На столе у Линли зазвонил телефон. Она хотела взять трубку.
— Погодите, — сказал он. — Нас тут нет, вы забыли? — Оба смотрели на аппарат, который продолжал надрываться, видимо надеясь, что их пристальные взгляды заставят его замолчать. И он действительно перестал звонить.
— Впрочем, я полагаю, вам это знакомо, — продолжала Барбара, как будто телефон и не помешал им.
— Тут происходит, как в поговорке про богов, — вздохнул Линли. — Когда они хотят отнять у вас разум, дают то, что вам больше всего хочется
— Хелен, — сказала она.
— Свободу, — сказал он.
— Мы два сапога пара.
— Инспектор Линли? — Доротея Харриман появилась в дверях в облегающем черном костюме, с серым кантом на вороте и лацканах. На голове шапочка без полей и с плоским донышком. Доротея выглядела так, будто собралась появиться на балконе Бук-Хауса в День поминовения погибших, если ее пригласят составить компанию августейшей семье. Не хватало только алого мака.
— Что, Ди? — спросил Линли.
— Телефон.
— Меня тут нет.
— Но…
— Нас с сержантом тут нет, Ди.
— Но это мистер Сент-Джеймс. Он звонит из Ланкашира.

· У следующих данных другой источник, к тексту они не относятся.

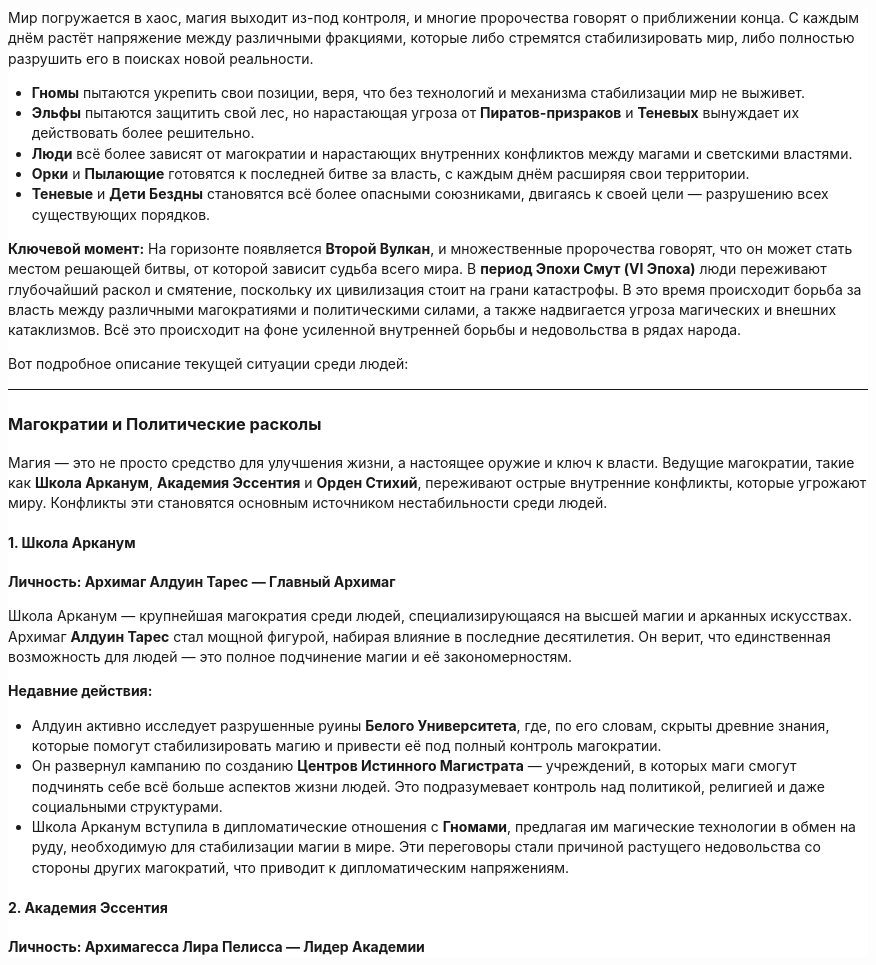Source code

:Мир погружается в хаос, магия выходит из-под контроля, и многие пророчества говорят о приближении конца. С каждым днём растёт напряжение между различными фракциями, которые либо стремятся стабилизировать мир, либо полностью разрушить его в поисках новой реальности.

- **Гномы** пытаются укрепить свои позиции, веря, что без технологий и механизма стабилизации мир не выживет.
- **Эльфы** пытаются защитить свой лес, но нарастающая угроза от **Пиратов-призраков** и **Теневых** вынуждает их действовать более решительно.
- **Люди** всё более зависят от магократии и нарастающих внутренних конфликтов между магами и светскими властями.
- **Орки** и **Пылающие** готовятся к последней битве за власть, с каждым днём расширяя свои территории.
- **Теневые** и **Дети Бездны** становятся всё более опасными союзниками, двигаясь к своей цели — разрушению всех существующих порядков.

**Ключевой момент:** На горизонте появляется **Второй Вулкан**, и множественные пророчества говорят, что он может стать местом решающей битвы, от которой зависит судьба всего мира.
В **период Эпохи Смут (VI Эпоха)** люди переживают глубочайший раскол и смятение, поскольку их цивилизация стоит на грани катастрофы. В это время происходит борьба за власть между различными магократиями и политическими силами, а также надвигается угроза магических и внешних катаклизмов. Всё это происходит на фоне усиленной внутренней борьбы и недовольства в рядах народа.

Вот подробное описание текущей ситуации среди людей:

---

### **Магократии и Политические расколы**

Магия — это не просто средство для улучшения жизни, а настоящее оружие и ключ к власти. Ведущие магократии, такие как **Школа Арканум**, **Академия Эссентия** и **Орден Стихий**, переживают острые внутренние конфликты, которые угрожают миру. Конфликты эти становятся основным источником нестабильности среди людей.

#### **1. Школа Арканум**

**Личность: Архимаг Алдуин Тарес — Главный Архимаг**

Школа Арканум — крупнейшая магократия среди людей, специализирующаяся на высшей магии и арканных искусствах. Архимаг **Алдуин Тарес** стал мощной фигурой, набирая влияние в последние десятилетия. Он верит, что единственная возможность для людей — это полное подчинение магии и её закономерностям.

**Недавние действия:**
- Алдуин активно исследует разрушенные руины **Белого Университета**, где, по его словам, скрыты древние знания, которые помогут стабилизировать магию и привести её под полный контроль магократии.
- Он развернул кампанию по созданию **Центров Истинного Магистрата** — учреждений, в которых маги смогут подчинять себе всё больше аспектов жизни людей. Это подразумевает контроль над политикой, религией и даже социальными структурами.
- Школа Арканум вступила в дипломатические отношения с **Гномами**, предлагая им магические технологии в обмен на руду, необходимую для стабилизации магии в мире. Эти переговоры стали причиной растущего недовольства со стороны других магократий, что приводит к дипломатическим напряжениям.

#### **2. Академия Эссентия**

**Личность: Архимагесса Лира Пелисса — Лидер Академии**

— Сент-Джеймс? — Линли взглянул на Барбару. — Разве они с Деборой не уехали в отпуск?
Барбара пожала плечами.
— Разве мы все?…
Глава 7
Вечерело, когда Линли ехал на машине по Клите-роской дороге в сторону деревни Уинсло. Мягкие солнечные лучи, меркнувшие по мере того, как день переходил в ночь, пронзал и окутавший землю зимний туман. Узкими полосами он отражался от старинных каменных построек — церкви, школы, домов и лавок, стоявших шеренгами словно на выставке ланкаширской мужественной и суровой архитектуры — и менял обычный, бурый с примесью сажи цвет зданий в охряной. Дорога под шинами «бентли» была сырая, как всегда на севере в это время года; в лучах солнца блестели лужи, которые за ночь покрывались льдом. Сейчас в них отражались небо и скелеты деревьев и кустарников. Он притормозил машину метрах в пятидесяти от церкви. Остановил на обочине и вышел на острый как нож воздух. Пахло дымом от сухих поленьев, горевших где-то неподалеку в печи. Дым спорил с другими запахами-навоза, сырой земли, гниющих листьев, которые исходили от простора полей, начинавшихся сразу за колючей живой изгородью, посаженной вдоль дороги. Он огляделся. Слева живая изгородь вместе с дорогой поворачивала на северо-восток, уступая место церкви, а потом, возможно, в четверти мили дальше, самой деревне. Справа вдалеке отдельно растущие дубы сгущались в старую дубовую рощу, над ней возвышался холм, тронутый морозом и увенчанный колеблющимся кольцом тумана. А прямо перед ним открытое поле медленно спускалось вниз, к извилистой речке, а на другом берегу снова шло кверху и заканчивалось заплаткой каменных стен. Между ними виднелись фермы, и даже на таком расстоянии Линли слышал блеяние овец.